**Problem details:**
In the entries that follow, the lines from the line containing "Figure 18. Mojave" up to and including the line containing "Figure 2. Field" must be copied exactly, with pictures omitted.

[[ Given records open ]]

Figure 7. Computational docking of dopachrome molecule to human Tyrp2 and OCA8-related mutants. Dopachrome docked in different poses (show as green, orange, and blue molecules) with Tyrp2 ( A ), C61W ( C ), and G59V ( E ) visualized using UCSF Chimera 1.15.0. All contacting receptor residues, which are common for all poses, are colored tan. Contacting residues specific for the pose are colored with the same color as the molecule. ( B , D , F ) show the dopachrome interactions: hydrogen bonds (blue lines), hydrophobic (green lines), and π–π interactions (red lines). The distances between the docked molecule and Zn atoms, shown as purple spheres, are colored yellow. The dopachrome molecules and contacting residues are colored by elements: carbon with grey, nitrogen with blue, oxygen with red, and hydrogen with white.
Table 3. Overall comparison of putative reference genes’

[[ Given records closed ]]
[[ Given records open ]]

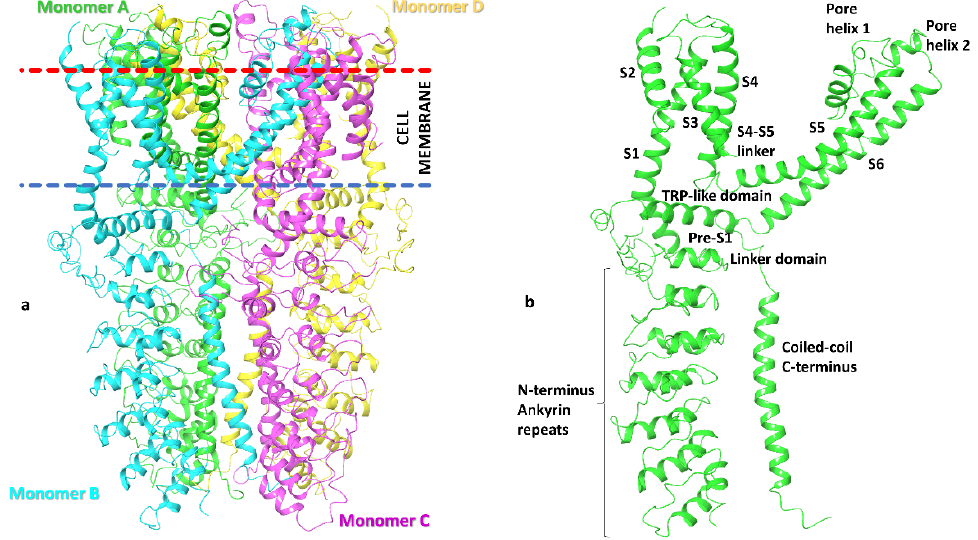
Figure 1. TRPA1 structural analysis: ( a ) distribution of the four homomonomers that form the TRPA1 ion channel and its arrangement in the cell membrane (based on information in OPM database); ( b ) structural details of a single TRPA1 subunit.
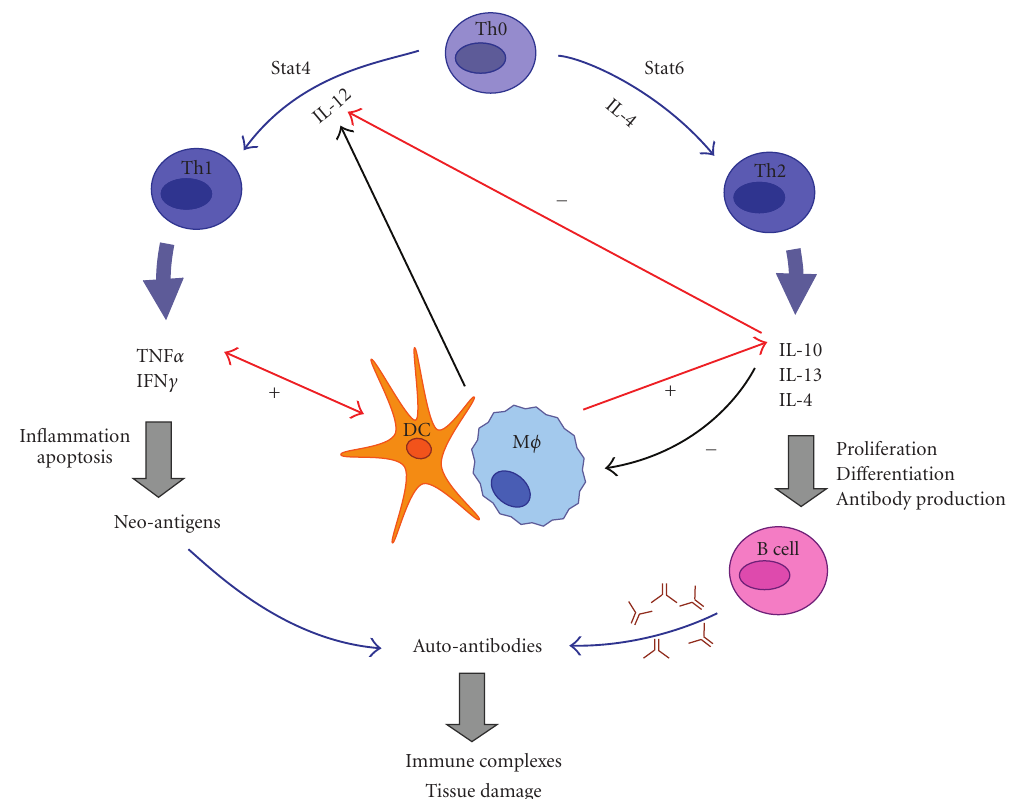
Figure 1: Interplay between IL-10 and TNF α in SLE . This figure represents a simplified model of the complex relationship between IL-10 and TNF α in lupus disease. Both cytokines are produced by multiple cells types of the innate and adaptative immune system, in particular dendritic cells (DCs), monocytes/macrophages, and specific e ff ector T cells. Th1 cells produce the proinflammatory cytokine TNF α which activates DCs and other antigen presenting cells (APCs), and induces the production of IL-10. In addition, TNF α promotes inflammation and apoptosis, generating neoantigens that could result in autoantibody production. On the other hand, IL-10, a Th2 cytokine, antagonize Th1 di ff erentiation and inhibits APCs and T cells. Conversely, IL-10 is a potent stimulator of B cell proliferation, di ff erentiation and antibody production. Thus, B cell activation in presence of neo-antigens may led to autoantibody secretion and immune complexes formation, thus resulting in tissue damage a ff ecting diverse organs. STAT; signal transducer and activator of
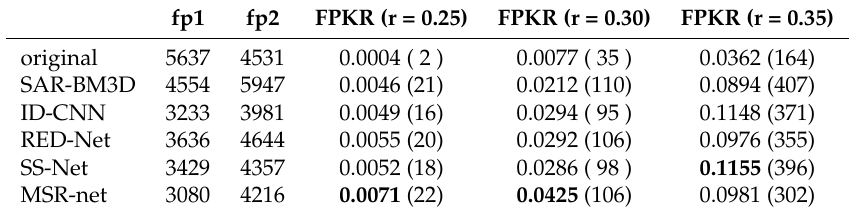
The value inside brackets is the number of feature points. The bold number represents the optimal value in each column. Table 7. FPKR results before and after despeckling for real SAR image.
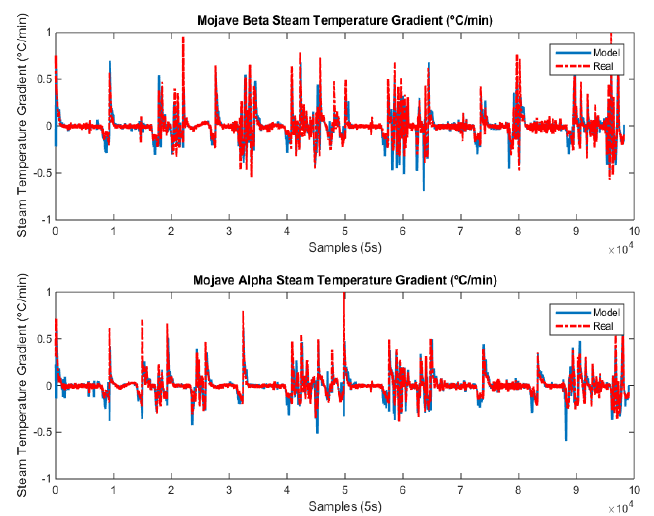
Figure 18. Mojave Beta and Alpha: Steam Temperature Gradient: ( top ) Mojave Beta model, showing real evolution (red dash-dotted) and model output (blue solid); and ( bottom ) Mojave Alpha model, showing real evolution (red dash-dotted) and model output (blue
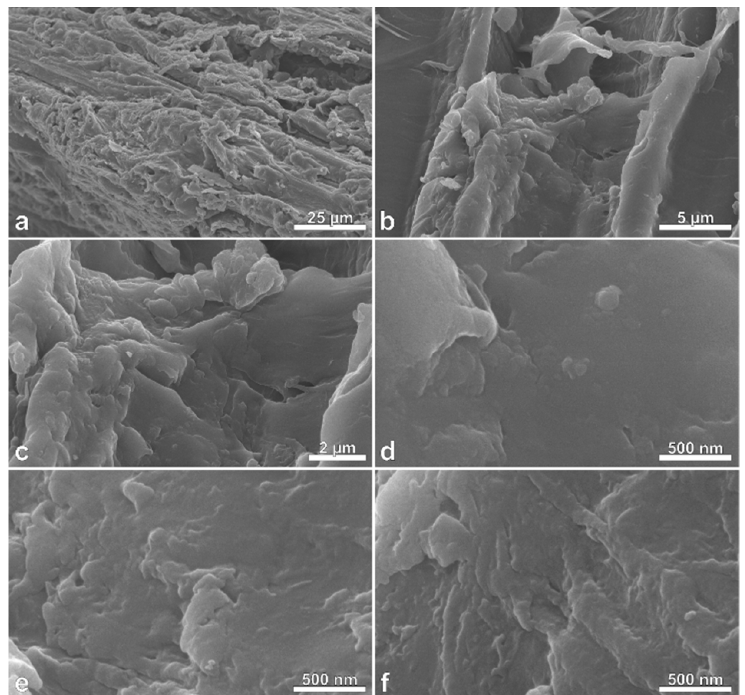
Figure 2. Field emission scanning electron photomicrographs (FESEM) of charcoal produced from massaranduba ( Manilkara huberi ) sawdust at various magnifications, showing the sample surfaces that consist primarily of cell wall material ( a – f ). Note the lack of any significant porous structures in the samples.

[[ Given records closed ]]

**Written answer:**
Figure 18. Mojave Beta and Alpha: Steam Temperature Gradient: ( top ) Mojave Beta model, showing real evolution (red dash-dotted) and model output (blue solid); and ( bottom ) Mojave Alpha model, showing real evolution (red dash-dotted) and model output (blue
Figure 2. Field emission scanning electron photomicrographs (FESEM) of charcoal produced from massaranduba ( Manilkara huberi ) sawdust at various magnifications, showing the sample surfaces that consist primarily of cell wall material ( a – f ). Note the lack of any significant porous structures in the samples.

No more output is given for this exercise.